Ahmedabad is one of more than 100 urban areas across India designated by the national government to become a “smart city.” It’s a catchy, if vague, slogan. Officially, a smart city is an urban region with top-notch infrastructure, making it attractive to businesses and residents. That means wide roads, commercial and industrial real estate, modern apartments, schools and medical facilities, all wired together with high-speed links. Ahmedabad was one of 20 cities selected in the first round in January 2016 for government funding.
Knowing the average connection speed of Indian bureaucracy, it may take some time for the money to arrive. The state and city governments were not waiting on Delhi but plowing ahead with infrastructure. Ahmedabad will likely always be a work-in-progress, because there are few geographical limits to expansion although eventually the city planners will run up against the Char Desert, which covers a wide area of the northwest in the states of Rajasthan and Gujarat. In late afternoon, as we drove away from the MICA campus through the borderland between construction sites and cotton fields, we passed camels hauling carts of hay for animal feed. Somehow, it did not seem incongruous to see camels and herders on a modern highway among the yellow Tata trucks and SUVs. The line between the urban and rural in modern India is constantly shifting.

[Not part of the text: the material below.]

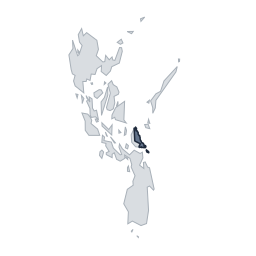 Mindoro Occidental on a map of Philippines (Equal Earth projection), rotated 177°
{"feature_id": "PHL-2570", "entity_name": "Mindoro Occidental", "entity_type": "Province", "adm_level": 1, "iso_a3": "PHL", "parent_name": "Philippines", "parent_adm1": "", "projection": "equal_earth", "projection_center": [120.676, 13.012], "detail": "fine", "context": "in_parent", "style": "filled", "palette": "slate", "viewbox_px": 256, "rotation_deg": 177, "n_neighbors": 0, "source": "natural_earth", "source_scale": "10m", "svg_char_len": 5574}
<svg xmlns="http://www.w3.org/2000/svg" viewBox="0 0 256 256"><g transform="rotate(177 128 128)"><path d="M120.1,29.9L128.5,34.8L133.2,32.3L132.0,44.3L136.2,52.5L131.9,66.8L125.8,70.6L125.9,74.6L123.5,79.9L126.9,88.9L126.2,91.3L127.7,97.6L132.8,101.2L132.7,97.9L137.5,95.3L141.0,97.3L143.0,104.0L145.2,102.6L145.4,99.2L151.1,102.6L151.0,104.4L148.1,105.6L151.2,111.3L150.8,113.8L154.9,114.9L153.9,122.1L151.9,120.2L152.7,116.7L145.4,114.8L143.7,108.7L137.2,101.6L135.7,101.9L138.0,109.4L137.3,112.5L134.7,107.5L127.9,101.1L123.0,105.5L117.2,101.9L114.9,103.1L114.7,97.3L118.4,90.3L114.3,86.7L114.4,92.8L112.6,93.2L110.5,88.0L108.6,87.1L105.1,65.7L105.8,64.6L109.5,68.9L111.9,67.9L111.8,44.7L114.5,31.6L120.1,29.9ZM170.3,165.4L178.6,172.8L179.9,177.8L178.1,183.3L180.7,185.0L181.7,189.4L183.2,204.1L178.8,210.3L178.8,218.7L174.5,202.8L173.0,203.9L169.5,212.8L171.9,216.3L172.8,223.8L169.1,229.7L167.8,222.4L164.3,225.4L154.5,217.2L153.4,208.1L155.9,201.8L149.7,195.3L147.7,195.5L146.5,201.7L143.2,197.1L140.2,199.8L139.7,196.8L137.6,196.2L132.2,208.8L130.2,208.5L129.7,204.9L133.3,193.3L141.0,190.1L142.6,185.8L147.0,181.6L151.8,185.8L151.2,191.7L155.8,188.9L158.1,183.2L161.9,183.8L163.4,177.5L166.6,179.1L167.4,176.6L170.7,176.8L170.3,165.4ZM145.7,172.8L141.9,176.1L140.5,172.1L137.0,169.6L135.1,164.3L135.9,162.2L140.3,160.3L139.9,153.8L141.7,147.9L144.9,146.3L147.8,147.4L148.4,149.6L143.8,163.7L145.7,172.8ZM167.4,122.7L170.8,127.9L170.4,137.1L173.2,145.4L167.5,144.0L165.2,140.9L163.8,137.6L164.7,134.4L158.4,128.5L156.6,122.1L167.4,122.7ZM129.5,133.1L140.1,137.0L140.7,139.4L143.7,138.0L143.3,141.8L139.3,148.9L130.0,154.8L131.7,136.3L129.5,133.1ZM89.6,173.1L75.6,186.8L77.2,181.5L98.7,154.2L99.7,146.6L102.5,141.4L102.2,146.9L104.0,153.9L98.3,160.7L93.6,162.9L89.6,173.1ZM112.2,107.5L121.3,108.8L125.0,113.5L125.2,121.0L121.7,127.5L118.2,123.0L115.1,112.9L111.5,109.1L112.2,107.5ZM159.9,140.9L164.0,140.5L165.1,142.9L165.0,149.5L167.9,156.9L166.5,158.7L164.7,155.9L165.2,161.1L162.4,159.0L162.4,149.6L160.9,146.8L158.5,147.4L157.1,138.0L159.9,140.9ZM146.2,170.1L146.4,162.1L153.8,142.0L153.5,155.4L150.0,159.6L146.2,170.1ZM160.2,164.9L154.8,167.8L152.7,167.4L151.3,164.4L157.3,159.1L160.0,161.2L160.2,164.9ZM144.6,121.9L153.8,131.3L153.8,134.6L147.3,127.5L143.7,132.0L144.6,121.9ZM157.2,105.8L155.2,107.3L153.6,105.3L155.7,99.0L157.9,102.1L157.2,105.8ZM134.3,214.1L130.1,217.0L128.6,213.2L131.2,212.0L134.3,214.1ZM106.3,126.2L110.2,127.4L111.2,130.6L107.7,130.7L106.3,126.2ZM129.5,107.2L131.7,108.4L130.5,112.3L128.5,110.4L129.5,107.2ZM119.5,222.0L123.8,224.4L117.7,224.2L119.5,222.0ZM172.8,162.9L170.5,159.8L172.5,154.8L172.3,157.8L172.8,162.9ZM132.1,120.8L130.6,129.2L129.6,125.7L130.5,121.6L132.1,120.8ZM109.5,233.8L109.8,236.4L105.5,237.9L109.5,233.8ZM130.8,84.8L130.6,88.5L129.6,90.1L128.6,84.3L130.8,84.8ZM138.5,150.2L136.7,155.1L136.7,152.2L138.5,150.2ZM108.0,132.1L107.0,135.6L106.0,131.5L108.0,132.1ZM160.3,138.6L158.9,138.7L157.4,136.0L159.2,135.6L160.3,138.6ZM137.3,123.3L137.3,126.4L135.3,123.8L137.3,123.3ZM178.3,164.7L176.2,164.1L177.2,160.7L178.3,164.7ZM142.3,113.7L146.0,120.1L141.3,113.8L142.3,113.7ZM107.7,152.8L105.2,154.6L105.9,151.7L107.7,152.8ZM149.5,172.7L149.0,175.4L147.7,174.1L149.5,172.7ZM149.9,121.4L150.8,125.2L148.9,120.5L149.9,121.4ZM74.0,194.3L72.8,194.1L73.1,191.7L74.0,191.4L74.0,194.3ZM162.7,174.8L161.1,175.0L161.0,173.6L161.9,173.3L162.7,174.8ZM174.1,208.6L172.9,206.8L173.3,205.1L174.1,206.0L174.1,208.6ZM110.1,102.9L110.8,105.0L108.8,102.6L110.1,102.9ZM167.5,159.8L168.2,162.6L166.4,159.2L167.5,159.8ZM130.1,24.8L128.3,26.5L129.6,24.0L130.1,24.8ZM132.4,99.4L129.9,97.8L129.9,96.6L132.4,99.4ZM123.4,18.1L124.9,20.0L123.2,18.7L123.4,18.1Z" fill="#d9dde1" stroke="#a8b0b8" stroke-width="1"/><path d="M121.9,127.4L121.8,127.5L121.7,127.5L121.4,127.2L120.5,127.1L120.3,127.0L120.2,126.6L120.1,126.1L120.2,125.7L120.3,126.0L120.5,126.1L120.4,126.1L120.4,125.8L120.4,125.7L120.1,125.5L120.0,125.8L119.9,125.7L119.6,125.4L119.4,125.2L119.3,124.8L119.0,124.5L118.9,124.4L118.3,123.2L118.2,123.1L118.1,122.9L118.1,122.6L118.2,121.9L118.2,121.6L118.2,121.3L118.0,121.1L117.7,120.6L117.5,120.1L117.4,119.8L117.1,119.7L116.9,119.7L116.7,119.6L116.7,119.3L116.7,119.1L116.6,118.8L116.6,118.6L116.6,118.4L116.4,118.0L116.4,117.9L116.5,117.7L116.5,116.7L116.4,116.3L116.3,115.4L116.1,115.0L115.6,114.1L115.2,113.1L115.0,112.7L114.4,112.4L114.2,112.1L113.6,112.0L113.5,111.9L113.6,111.6L113.3,111.3L113.1,110.8L113.0,110.4L112.9,109.3L112.8,109.0L112.7,108.9L112.4,109.0L112.2,109.1L112.1,109.3L111.8,109.6L111.7,109.6L111.4,109.4L111.3,109.2L111.2,108.9L111.1,108.7L111.2,108.3L111.3,108.0L111.5,107.7L112.0,107.4L113.0,107.6L113.7,107.7L113.8,107.6L114.0,107.6L114.3,107.8L114.6,107.9L115.1,107.9L115.4,107.9L115.5,108.1L115.7,107.9L115.8,108.0L116.0,108.3L116.4,108.2L116.7,108.1L117.8,107.8L117.8,107.7L117.8,107.8L117.9,108.6L117.9,109.0L117.8,109.3L116.5,111.6L121.3,114.3L121.7,114.6L121.9,115.0L121.9,127.4ZM110.6,104.6L110.8,104.6L110.9,104.9L110.7,105.1L110.5,104.8L110.4,104.7L110.1,104.6L110.0,104.3L110.0,104.2L109.8,104.1L109.7,104.0L109.4,103.9L109.3,103.7L108.9,103.6L108.7,103.3L108.6,102.9L108.6,102.6L108.6,102.4L108.7,102.2L108.8,102.2L109.0,102.3L109.3,102.5L109.5,102.7L109.6,102.8L110.0,102.8L110.2,103.0L110.4,103.1L110.7,103.9L110.7,104.1L110.5,104.4L110.6,104.6ZM120.4,127.8L120.5,128.1L120.5,128.3L120.4,128.4L120.2,128.2L120.0,127.8L119.8,127.6L119.6,127.4L119.5,127.0L119.7,126.5L120.0,126.7L120.2,127.1L120.2,127.6L120.3,127.7L120.3,127.8L120.4,127.8Z" fill="#64748b" stroke="#1e293b" stroke-width="1.5"/></g></svg>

I began to wonder if Ahmedabad was anything more than highways and construction sites. I was happy to discover an older city on a one-hour sortie to have my suitcase repaired. The screws securing the pull-out handle on my suitcase had fallen out. One advantage of working in a developing country is that it’s almost always cheaper to have something fixed than to buy a new one. The hotel gave me the name of a shopping center where luggage was sold. My auto rickshaw driver had a better idea. He pulled up beside other drivers who rooted around under the seats in their vehicles for screws. After 10 minutes, I signaled that I wasn’t prepared to wait and we set off again. The next stop was a hole-in-the-wall hardware shop, but again nothing fit. We set off again through the maze of streets of the old city and eventually reached a roundabout. The luggage repair wallah sat under a canopy on the narrow sidewalk, his sewing machine in the road, piles of used luggage behind him. He inspected the suitcase, dipped into a bag, pulled out two bolts and nuts, screwed the suitcase together and fixed a torn zipper. “How much?” I asked. He shrugged. “Whatever you think is right.” I gave him 150 rupees (about $2.25), got back into the auto rickshaw, thought about it again, and gave him another 100. I fear that his days are numbered. There’s no place in the smart city for people who hang out a shingle at a busy roundabout and fix things. Maybe they’ll give him a cubicle on the ring road and a web site domain. And no one will come.